Rapid oil field development could affect Guyana’s profit oil take – IMF
Article IV Mission Statement
– as Govt expresses worry about lack of ring-fencing laws
– IMF recommends NRF not to use finance budget deficits
The International Monetary Fund (IMF) has noted that, with the lack of ring-fencing provisions in the Stabroek block Production Sharing Agreement, rapid oil field development could see oil and gas revenue for Guyana being affected.
This is contained in its concluding statement for the 2019 Article IV Mission, which was issued on Monday after an IMF team had spent time in the country and had held meetings with various stakeholders.
“The authorities have indicated their concerns that the absence of a ring-fencing arrangement in the Stabroek Production Sharing Agreement could potentially affect the projected flow of government oil revenues.
“The rapid appraisal and development of multiple oil fields could affect the timing and amount of profit oil to be shared with the government from a producing oil field by allocating costs from various fields under development to the producing field,” the IMF warned in its statement.
But, in the same breath, the IMF said the authorities are developing strategies to mitigate such a possibility. One such strategy, according to the IMF, is a National Oil Depletion Policy to guide extraction and production, as well as clearer ring-fencing rules for new investments.
Ring-fencing is a system which prohibits oil companies drilling multiple wells from transferring costs from one well to the next, thus reducing the overall profit cuts. In the case of ExxonMobil, the company is expected to use revenue from its production in the Stabroek block to recoup its capital investment. Whatever remains of this is the ‘profit oil’ Guyana will have to split with the oil company and its associates.
The IMF has also reiterated the importance of Government addressing the weaknesses highlighted in the 2017 Public Investment Management Assessment.

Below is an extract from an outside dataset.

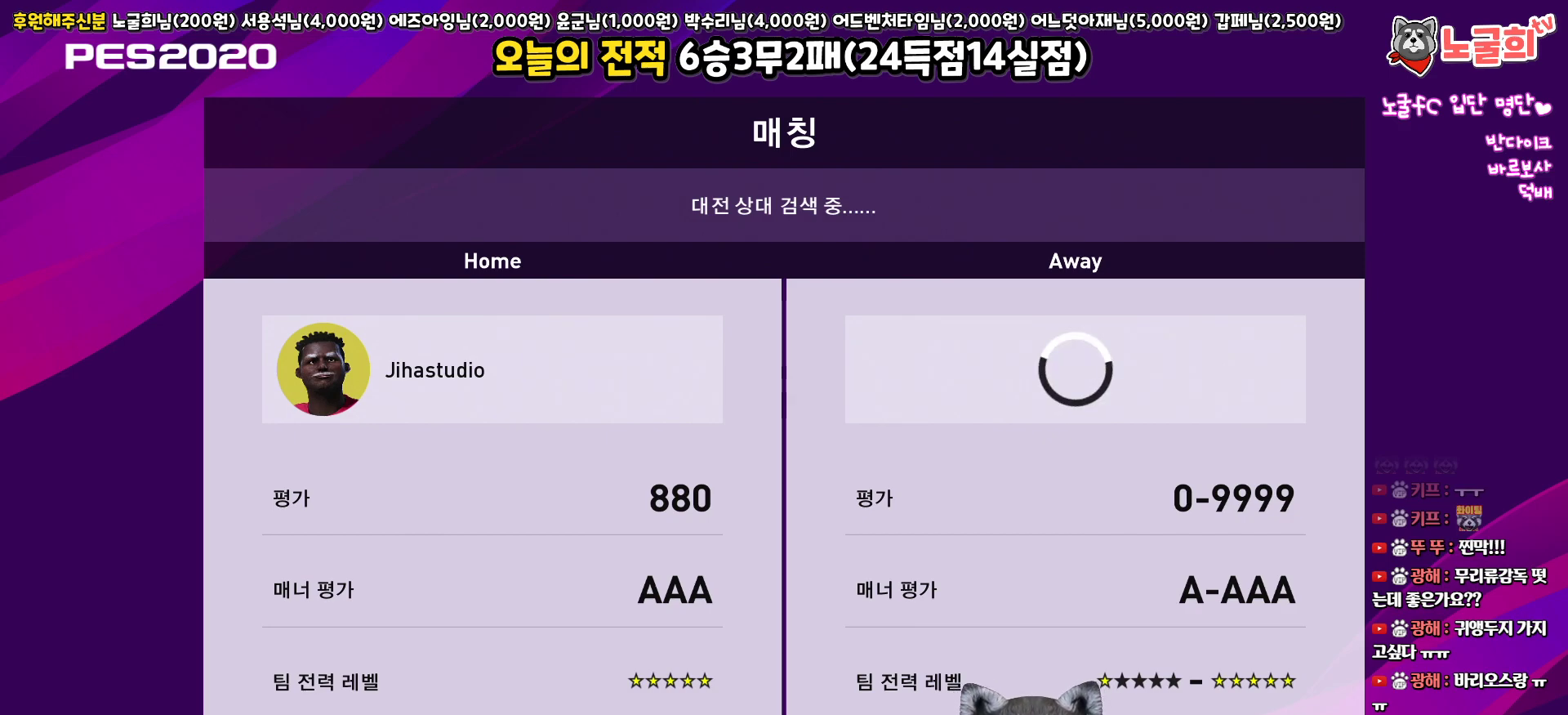
{"buttons": [], "left_stick": "center", "right_stick": "center", "events": [[17, "CROSS", "up"], [367, "DPAD_RIGHT", "down"], [500, "DPAD_RIGHT", "up"]]}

This is especially important, the fund noted, in light of the impending oil and gas sector coming on stream.
“The mission notes authorities’ intent to move to rigorous project selection and prioritization criteria within the context of the new, long-term Green State Development Strategy. The authorities are committed to considering mechanisms to further improve fiscal transparency, including relating to the management of natural resources.”
NRF
The IMF did commend the Government for passing legislation to create the Natural Resources Fund (NRF), which is intended to save and grow proceeds from the oil and gas sector through investments.
At the same time, the IMF warned that certain supporting mechanisms have to be put in place to ensure money from the fund is not consumed by debt payments.
“To ensure fiscal responsibility is achieved, the mission recommends complementing the NRF legislation with a fiscal framework that constrains borrowing and achieves a balanced budget in the near-to- medium term. To achieve this target, the annual non-oil deficit should not exceed the expected transfer from the NRF.
“This would ensure that excessive public expenditure will not lead to debt growing at the same time as the NRF accumulates. It is also necessary to preserve the spirit of the NRF framework, which appropriately aims to save part of the income from oil as net wealth for future generations.”
The IMF has, further, recommended a gradual scaling-up of public spending when the oil revenues start rolling in. This, the Fund noted, is to avoid wasting the money, and to minimise macroeconomic problems related to the ‘Dutch disease’, which the IMF noted often affects economies experiencing large increases in resource-based income.